Given task 1: In the records, from the first line through the line with "genus: Epilobium", switch every "scientific name" to "binomial name" and give those lines back with nothing else altered.

Document passage:
# MCLS Router Plate Insert Warped



## Timberline (Oct 17, 2009)

I bought the Grizzly "Presidents Special" router table that I believe is made by MCLS. Anyway, putting it together, everything went flawlessly. The table seems very flat and everything else is very well made as well....couldn't be happier. But then I got to the insert plate. I drilled the holes for my PC690 and put the whole thing in the table. Then I adjusted the four corners using the adjustment screws till the plate felt flush with the table edge. I never was able to get them all flush. When I would get close, the whole thing would rock. I pulled it off the table and put a straight edge to it and it was not flat at all. 

I called Grizzly and they sent me another plate under warranty. 
I got the new one and it has the same problem, but not as bad. I can at lest get the edges flush but it still rocks. When I put the weight of the router on it, it pulls it down just enough to stop the rocking. But it is still not flat when I put the straight edge to it. This is my first router table, so maybe this it not that big of deal?

Has anyone else had this issue? I'm trying to figure out whether all of them are that way or I'm just getting defective ones. Should I try getting another one from Grizzly or should I just live with this and look for a better plate?


----------



## jschaben (Jun 21, 2009)

Timberline said:


> I bought the Grizzly "Presidents Special" router table that I believe is made by MCLS. Anyway, putting it together, everything went flawlessly. The table seems very flat and everything else is very well made as well....couldn't be happier. But then I got to the insert plate. I drilled the holes for my PC690 and put the whole thing in the table. Then I adjusted the four corners using the adjustment screws till the plate felt flush with the table edge. I never was able to get them all flush. When I would get close, the whole thing would rock. I pulled it off the table and put a straight edge to it and it was not flat at all.
> 
> I called Grizzly and they sent me another plate under warranty.

Provided data:
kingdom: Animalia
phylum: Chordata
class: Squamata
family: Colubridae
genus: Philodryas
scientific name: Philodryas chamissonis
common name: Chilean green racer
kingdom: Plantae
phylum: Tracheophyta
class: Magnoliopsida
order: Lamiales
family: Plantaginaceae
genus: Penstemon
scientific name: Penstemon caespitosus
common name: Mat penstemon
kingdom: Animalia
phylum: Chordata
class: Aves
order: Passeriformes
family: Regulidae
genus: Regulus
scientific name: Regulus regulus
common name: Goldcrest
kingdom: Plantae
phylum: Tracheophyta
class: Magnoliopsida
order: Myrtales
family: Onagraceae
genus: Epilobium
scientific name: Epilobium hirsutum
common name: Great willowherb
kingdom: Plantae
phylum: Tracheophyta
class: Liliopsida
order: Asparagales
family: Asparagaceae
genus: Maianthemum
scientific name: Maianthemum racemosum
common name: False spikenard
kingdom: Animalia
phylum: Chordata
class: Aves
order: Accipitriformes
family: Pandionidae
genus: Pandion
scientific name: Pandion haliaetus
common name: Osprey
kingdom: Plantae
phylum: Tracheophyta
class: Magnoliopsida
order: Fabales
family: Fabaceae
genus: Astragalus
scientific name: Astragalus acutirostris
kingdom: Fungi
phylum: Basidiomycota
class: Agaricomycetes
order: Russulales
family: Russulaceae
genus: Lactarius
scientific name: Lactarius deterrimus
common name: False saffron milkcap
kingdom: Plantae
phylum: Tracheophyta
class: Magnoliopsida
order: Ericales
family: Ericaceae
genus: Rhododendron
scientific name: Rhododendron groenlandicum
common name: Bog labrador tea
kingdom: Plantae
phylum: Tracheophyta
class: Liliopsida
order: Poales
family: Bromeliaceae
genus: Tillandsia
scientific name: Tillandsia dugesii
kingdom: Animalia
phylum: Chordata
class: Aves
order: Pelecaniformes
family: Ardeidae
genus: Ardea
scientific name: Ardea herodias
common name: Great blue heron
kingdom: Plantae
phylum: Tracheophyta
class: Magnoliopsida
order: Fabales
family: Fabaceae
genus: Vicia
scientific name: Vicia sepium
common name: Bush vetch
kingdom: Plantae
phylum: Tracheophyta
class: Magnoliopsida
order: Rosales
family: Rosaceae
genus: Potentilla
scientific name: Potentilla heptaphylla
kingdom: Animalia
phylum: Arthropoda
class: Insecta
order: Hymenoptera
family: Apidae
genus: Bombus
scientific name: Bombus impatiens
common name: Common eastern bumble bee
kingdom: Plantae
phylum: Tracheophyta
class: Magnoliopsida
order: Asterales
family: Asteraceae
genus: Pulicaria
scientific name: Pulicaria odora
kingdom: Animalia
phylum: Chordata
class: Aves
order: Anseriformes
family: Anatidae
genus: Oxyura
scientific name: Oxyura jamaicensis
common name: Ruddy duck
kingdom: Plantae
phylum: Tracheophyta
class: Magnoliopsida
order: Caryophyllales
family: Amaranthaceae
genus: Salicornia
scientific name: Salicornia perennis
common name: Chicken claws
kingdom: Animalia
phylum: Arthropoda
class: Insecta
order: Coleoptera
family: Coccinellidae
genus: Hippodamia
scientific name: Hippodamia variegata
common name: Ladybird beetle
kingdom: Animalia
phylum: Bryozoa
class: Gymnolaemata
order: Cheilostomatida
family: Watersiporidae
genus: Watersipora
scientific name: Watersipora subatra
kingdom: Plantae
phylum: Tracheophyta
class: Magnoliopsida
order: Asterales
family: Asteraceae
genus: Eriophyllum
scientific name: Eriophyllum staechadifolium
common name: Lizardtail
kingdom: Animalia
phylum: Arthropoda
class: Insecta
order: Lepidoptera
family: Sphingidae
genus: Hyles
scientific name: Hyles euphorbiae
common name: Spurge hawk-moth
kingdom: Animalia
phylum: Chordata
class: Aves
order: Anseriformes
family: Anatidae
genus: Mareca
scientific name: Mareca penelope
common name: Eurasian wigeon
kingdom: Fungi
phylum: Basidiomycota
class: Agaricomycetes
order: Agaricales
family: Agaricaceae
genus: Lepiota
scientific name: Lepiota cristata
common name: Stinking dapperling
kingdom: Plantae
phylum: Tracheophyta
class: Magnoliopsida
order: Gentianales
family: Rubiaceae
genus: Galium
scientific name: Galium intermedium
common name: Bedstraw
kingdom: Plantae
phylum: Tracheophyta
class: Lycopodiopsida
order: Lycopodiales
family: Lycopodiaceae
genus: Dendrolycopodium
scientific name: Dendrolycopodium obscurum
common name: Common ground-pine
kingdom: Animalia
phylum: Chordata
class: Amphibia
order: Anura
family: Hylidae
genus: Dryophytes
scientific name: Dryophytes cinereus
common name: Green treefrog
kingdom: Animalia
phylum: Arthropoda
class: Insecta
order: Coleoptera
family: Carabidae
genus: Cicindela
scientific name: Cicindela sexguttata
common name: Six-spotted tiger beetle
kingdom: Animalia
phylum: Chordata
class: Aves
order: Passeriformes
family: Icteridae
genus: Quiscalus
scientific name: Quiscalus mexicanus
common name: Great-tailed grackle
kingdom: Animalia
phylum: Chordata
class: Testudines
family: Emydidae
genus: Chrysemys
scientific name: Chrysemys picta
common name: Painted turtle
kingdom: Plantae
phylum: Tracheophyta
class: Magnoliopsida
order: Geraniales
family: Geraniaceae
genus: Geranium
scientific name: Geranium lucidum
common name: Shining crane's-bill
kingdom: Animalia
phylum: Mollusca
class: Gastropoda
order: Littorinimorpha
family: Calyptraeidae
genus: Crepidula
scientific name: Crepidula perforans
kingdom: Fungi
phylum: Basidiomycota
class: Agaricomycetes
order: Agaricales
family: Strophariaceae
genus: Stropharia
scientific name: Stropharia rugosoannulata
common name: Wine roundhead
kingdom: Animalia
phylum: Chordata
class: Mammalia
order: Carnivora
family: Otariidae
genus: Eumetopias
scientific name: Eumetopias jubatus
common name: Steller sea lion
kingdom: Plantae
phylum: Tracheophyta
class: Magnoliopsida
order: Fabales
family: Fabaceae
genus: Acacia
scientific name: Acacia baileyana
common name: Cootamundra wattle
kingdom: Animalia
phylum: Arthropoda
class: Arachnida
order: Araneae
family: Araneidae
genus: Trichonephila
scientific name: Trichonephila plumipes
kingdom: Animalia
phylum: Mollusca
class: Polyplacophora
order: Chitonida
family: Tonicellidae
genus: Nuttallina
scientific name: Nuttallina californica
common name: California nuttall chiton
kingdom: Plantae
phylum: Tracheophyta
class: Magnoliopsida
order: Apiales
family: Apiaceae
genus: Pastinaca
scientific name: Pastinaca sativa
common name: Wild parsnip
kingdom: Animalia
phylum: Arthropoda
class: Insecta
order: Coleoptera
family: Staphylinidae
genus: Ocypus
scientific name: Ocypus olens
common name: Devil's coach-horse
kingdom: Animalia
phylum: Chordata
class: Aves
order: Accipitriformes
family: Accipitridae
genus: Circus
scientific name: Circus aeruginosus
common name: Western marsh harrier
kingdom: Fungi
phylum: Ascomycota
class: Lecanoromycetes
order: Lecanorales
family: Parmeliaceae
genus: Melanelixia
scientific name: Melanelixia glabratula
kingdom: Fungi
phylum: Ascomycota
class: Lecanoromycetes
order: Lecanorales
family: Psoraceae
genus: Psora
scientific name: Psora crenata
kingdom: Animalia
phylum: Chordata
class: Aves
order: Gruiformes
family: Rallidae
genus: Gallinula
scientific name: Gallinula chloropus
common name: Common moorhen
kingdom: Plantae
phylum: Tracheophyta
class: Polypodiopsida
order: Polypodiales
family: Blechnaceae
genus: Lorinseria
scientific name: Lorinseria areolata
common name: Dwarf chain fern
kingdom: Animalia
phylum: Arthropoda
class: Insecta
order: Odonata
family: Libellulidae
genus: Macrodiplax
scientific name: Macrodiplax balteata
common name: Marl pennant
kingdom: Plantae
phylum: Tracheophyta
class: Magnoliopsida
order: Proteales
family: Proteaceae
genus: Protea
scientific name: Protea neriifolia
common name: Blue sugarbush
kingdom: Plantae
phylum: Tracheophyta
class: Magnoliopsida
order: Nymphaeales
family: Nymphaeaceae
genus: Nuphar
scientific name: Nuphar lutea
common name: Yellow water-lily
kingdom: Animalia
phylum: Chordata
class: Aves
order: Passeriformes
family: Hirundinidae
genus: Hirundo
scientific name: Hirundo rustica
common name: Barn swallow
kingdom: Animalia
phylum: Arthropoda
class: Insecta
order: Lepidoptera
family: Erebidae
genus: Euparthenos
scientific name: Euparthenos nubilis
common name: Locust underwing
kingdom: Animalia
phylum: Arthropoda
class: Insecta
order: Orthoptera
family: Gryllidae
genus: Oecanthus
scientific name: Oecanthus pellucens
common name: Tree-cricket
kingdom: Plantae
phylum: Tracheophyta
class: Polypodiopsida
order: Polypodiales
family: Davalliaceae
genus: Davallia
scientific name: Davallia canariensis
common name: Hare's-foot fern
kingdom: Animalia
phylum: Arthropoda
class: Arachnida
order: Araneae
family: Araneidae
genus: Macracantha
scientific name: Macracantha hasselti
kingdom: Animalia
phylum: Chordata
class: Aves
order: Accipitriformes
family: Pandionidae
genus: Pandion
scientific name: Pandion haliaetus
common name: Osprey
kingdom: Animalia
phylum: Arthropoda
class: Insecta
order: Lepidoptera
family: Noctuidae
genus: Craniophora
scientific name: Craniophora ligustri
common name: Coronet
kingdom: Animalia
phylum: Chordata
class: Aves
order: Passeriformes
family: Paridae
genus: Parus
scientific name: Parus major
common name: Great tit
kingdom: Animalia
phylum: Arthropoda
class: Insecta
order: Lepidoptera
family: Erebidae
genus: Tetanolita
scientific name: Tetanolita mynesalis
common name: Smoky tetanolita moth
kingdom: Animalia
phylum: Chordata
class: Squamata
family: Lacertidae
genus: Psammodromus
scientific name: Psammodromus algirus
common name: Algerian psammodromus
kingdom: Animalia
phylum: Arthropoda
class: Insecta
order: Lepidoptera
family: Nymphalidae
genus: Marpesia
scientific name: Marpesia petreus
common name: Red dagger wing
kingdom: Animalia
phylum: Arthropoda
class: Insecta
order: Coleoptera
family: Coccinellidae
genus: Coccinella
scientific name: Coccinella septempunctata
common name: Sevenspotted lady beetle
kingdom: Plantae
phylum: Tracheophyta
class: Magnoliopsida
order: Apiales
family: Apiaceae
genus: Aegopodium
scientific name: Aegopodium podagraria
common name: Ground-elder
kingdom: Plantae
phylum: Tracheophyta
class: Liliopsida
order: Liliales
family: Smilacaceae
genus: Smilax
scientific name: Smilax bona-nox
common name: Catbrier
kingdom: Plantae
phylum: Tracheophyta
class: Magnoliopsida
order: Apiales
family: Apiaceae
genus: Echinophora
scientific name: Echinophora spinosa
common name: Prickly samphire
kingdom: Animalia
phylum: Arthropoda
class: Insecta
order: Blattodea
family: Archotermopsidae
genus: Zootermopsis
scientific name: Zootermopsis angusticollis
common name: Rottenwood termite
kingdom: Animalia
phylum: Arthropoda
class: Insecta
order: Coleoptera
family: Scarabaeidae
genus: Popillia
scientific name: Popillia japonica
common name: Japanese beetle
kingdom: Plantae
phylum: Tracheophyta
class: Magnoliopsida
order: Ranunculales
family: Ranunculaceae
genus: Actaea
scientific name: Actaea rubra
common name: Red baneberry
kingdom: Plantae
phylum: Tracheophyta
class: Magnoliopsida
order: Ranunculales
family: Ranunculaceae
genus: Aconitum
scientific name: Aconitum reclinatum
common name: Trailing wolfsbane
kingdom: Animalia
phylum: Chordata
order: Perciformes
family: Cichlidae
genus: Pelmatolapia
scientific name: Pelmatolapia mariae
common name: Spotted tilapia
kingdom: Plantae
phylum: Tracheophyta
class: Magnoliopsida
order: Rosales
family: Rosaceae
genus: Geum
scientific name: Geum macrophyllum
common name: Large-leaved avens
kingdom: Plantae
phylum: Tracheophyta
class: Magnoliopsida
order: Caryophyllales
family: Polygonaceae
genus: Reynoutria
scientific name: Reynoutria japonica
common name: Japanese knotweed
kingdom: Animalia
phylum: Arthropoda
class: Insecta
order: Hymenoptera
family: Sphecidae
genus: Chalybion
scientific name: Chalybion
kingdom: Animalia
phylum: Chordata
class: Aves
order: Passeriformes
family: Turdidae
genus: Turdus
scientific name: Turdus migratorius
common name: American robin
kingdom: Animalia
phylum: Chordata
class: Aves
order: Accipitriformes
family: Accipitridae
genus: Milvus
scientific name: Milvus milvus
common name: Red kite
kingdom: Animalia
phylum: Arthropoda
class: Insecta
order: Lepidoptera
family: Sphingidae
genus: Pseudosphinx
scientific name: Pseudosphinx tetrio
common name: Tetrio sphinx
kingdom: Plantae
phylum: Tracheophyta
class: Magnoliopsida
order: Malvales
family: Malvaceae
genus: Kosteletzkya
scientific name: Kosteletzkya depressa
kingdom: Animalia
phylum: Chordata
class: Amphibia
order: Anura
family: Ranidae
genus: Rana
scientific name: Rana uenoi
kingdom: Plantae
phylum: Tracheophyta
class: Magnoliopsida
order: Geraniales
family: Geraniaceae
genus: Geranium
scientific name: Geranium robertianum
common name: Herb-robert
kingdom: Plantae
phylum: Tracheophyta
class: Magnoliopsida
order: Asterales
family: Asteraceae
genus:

Given task 2: Duplicate the router plate thread word for word from "Has anyone else" to "(Jun 21, 2009)".

Full response 1:
kingdom: Animalia
phylum: Chordata
class: Squamata
family: Colubridae
genus: Philodryas
binomial name: Philodryas chamissonis
common name: Chilean green racer
kingdom: Plantae
phylum: Tracheophyta
class: Magnoliopsida
order: Lamiales
family: Plantaginaceae
genus: Penstemon
binomial name: Penstemon caespitosus
common name: Mat penstemon
kingdom: Animalia
phylum: Chordata
class: Aves
order: Passeriformes
family: Regulidae
genus: Regulus
binomial name: Regulus regulus
common name: Goldcrest
kingdom: Plantae
phylum: Tracheophyta
class: Magnoliopsida
order: Myrtales
family: Onagraceae
genus: Epilobium

Full response 2:
Has anyone else had this issue? I'm trying to figure out whether all of them are that way or I'm just getting defective ones. Should I try getting another one from Grizzly or should I just live with this and look for a better plate?


----------



## jschaben (Jun 21, 2009)